12 jul. 2015

De Varoufakis recordaré la substancia Suzanne Moore · · · · ·

06/07/15
 
  



En enero pasado, andaba yo medio dormida mientras escuchaba una interminable discusión sobre el euro, cuando un hombre cuya segunda lengua es el inglés empezó a hablar de poesía. Se refería a sus conciudadanos griegos, los cuales, decía, habían elegido "por citar a vuestro Dylan Thomas, dejar de irse suavemente en la noche y revolverse contra la luz que muere". Me despabilé y no fui la única. Era Yanis Varufakis, economista, bloguero y profesor universitario, que iba pronto a convertirse en ministro de Economía de Syriza.  



De modo elocuente, puso en palabras el sufrimiento y resiliencia de sus conciudadanos griegos, pero no fue esto lo que fascinó a los medios de comunicación. Fue en su "extravagancia" en lo que se centraron. Está claro que en el mundo de la eurocracia no llevar corbata resulta radical. O maleducado. O ambas cosas. A veces llevaba una chaqueta de cuero. O un "barbour", o una camisa que acaso era un poco ajustada. Dio a entender sencillamente que él no era un "traje" más, e hizo que los demás parecieran estirados, envarados, clones. Siguió montando en moto, en lugar de andar con chófer. En este mundo al revés, este grado de normalidad supuso que le motejaran de todo, de estrella del rock a símbolo sexual.  


Se sonrió lo mejor que supo. La única vez que metió la pata fue con el reportaje de su mujer y él en Paris Match. Una de esas imágenes del estilo "risas en torno a la ensalada". Nadie debería hacer eso.


Pero no importa, porque lo que hizo Varufakis, como el resto de su partido, ha sido profundamente confuso. ¿Qué es esta complicada teoría de juegos que proclama? Yo os diré lo que es. Consiste en intentar mantener las promesas hechas al ser elegido para intentar conseguir el mejor acuerdo para tu pueblo. Significa resistirse a ser intimidado por fuerzas antidemocráticas y mantener los propios principios.    


Varoufakis fue apartado hace cosa de una semana, no por el estilo "irrespetuoso" de sus chaquetas sino por lo directo de su argumentación. Como dijo el primer ministro griego, Alexis Tsipras, habla el lenguaje de los economistas mejor que ellos.

Siempre ha insistido en que la responsabilidad de la recuperación griega no reside sólo en Grecia, en que tenía que haber realismo en las condiciones exigidas por los acreedores de Grecia, pues el coste humano era de por sí demasiado duro de sobrellevar. Mostró cómo se habían politizado las cuestiones financieras, cómo habían quebrado los viejos paradigmas. Peor, les habló a los eurócratas como iguales.


A los demás nos habló como a seres humanos al describir lo que Europa había puesto sobre los hombros de Grecia como "tortura fiscal". Clamó en contra de que se convirtiera la cuna de la democracia en lo que llamó "una colonia por deudas".

Cuando su heroico pueblo se levantó anoche contra la "esclavitud de la deuda" dio una rueda de prensa con una camiseta gris y hoy anunció su dimisión, explicando que algunos de los participantes del eurogrupo no le quieren en el debate. Dice que no le importa el privilegio del cargo sino el apoyo colectivo a Tsipras.

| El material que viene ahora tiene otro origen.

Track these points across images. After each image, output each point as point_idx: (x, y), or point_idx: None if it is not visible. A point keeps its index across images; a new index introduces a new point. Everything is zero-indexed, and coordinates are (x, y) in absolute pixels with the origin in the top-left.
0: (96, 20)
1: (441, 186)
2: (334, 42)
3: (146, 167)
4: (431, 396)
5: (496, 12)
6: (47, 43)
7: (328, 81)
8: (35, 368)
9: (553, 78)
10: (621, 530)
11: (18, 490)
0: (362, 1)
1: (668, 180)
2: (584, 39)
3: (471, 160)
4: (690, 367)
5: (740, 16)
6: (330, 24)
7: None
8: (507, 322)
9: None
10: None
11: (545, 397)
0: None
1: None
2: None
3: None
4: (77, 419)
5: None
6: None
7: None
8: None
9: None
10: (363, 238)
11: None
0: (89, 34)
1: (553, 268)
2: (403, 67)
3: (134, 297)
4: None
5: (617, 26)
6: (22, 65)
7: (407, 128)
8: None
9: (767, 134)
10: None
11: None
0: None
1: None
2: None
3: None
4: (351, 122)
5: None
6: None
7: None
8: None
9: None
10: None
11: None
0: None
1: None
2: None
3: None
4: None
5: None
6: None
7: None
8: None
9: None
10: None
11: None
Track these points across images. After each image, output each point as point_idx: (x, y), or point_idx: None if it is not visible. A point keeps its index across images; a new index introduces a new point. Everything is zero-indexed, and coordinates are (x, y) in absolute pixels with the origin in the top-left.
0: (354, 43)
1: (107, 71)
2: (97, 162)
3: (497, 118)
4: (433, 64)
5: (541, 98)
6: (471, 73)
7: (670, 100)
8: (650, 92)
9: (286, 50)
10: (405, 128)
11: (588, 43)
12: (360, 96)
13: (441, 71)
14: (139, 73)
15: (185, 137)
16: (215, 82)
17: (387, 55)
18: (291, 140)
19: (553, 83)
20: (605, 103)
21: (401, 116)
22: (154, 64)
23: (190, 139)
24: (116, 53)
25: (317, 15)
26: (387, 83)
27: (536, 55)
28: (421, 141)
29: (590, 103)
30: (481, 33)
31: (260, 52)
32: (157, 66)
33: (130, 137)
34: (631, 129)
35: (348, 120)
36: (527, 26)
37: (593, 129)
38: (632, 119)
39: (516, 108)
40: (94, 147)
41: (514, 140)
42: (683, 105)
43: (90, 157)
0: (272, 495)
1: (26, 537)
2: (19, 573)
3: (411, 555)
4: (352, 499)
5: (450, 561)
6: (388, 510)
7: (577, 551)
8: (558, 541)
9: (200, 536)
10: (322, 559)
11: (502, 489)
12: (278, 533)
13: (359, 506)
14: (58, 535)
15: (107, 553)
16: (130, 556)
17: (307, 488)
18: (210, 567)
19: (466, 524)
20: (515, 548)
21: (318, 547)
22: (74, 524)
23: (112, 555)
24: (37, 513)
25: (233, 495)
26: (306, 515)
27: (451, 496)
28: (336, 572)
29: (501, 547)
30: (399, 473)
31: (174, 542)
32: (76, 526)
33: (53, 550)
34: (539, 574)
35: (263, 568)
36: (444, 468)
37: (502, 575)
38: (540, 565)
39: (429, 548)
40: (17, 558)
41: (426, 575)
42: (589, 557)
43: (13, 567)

Es un hombre que anda como habla, y esa forma de hablar es abierta. Es tan distinto esto de los acuerdos reservados que se cierran habitualmente en sofocantes salas de Bruselas. He aquí a un político que actúa de acuerdo con sus creencias. No se le recordará por su estilo sino por su substancia. Se enfrentó a los autómatas al insistir en que no debía seguir castigándose al pueblo griego. Y su pueblo estuvo con él. 

Rechazó los parámetros y el secretismo de los eurócratas. Habló de un modo decente y no en código. No le tiene miedo a la palabra "colectivo". Tampoco Syriza. Ha dicho Tsipras que "la negociación no es cosa de una sola persona, nunca lo ha sido". Es posible que a Varufakis le hayan empujado, más que haber saltado, para suavizar el acuerdo, pero sea cual fuere el caso, no desaparecerá, aunque salga a todo gas hacia el atardecer. Sabe, sobre todo, que el verdadero estilo es la substancia. Guardó su mejor aspecto para el final cuando dijo: "Llevaré con orgullo el odio de los acreedores".  


Suzanne Moore es una conocida columnista del diario The Guardian.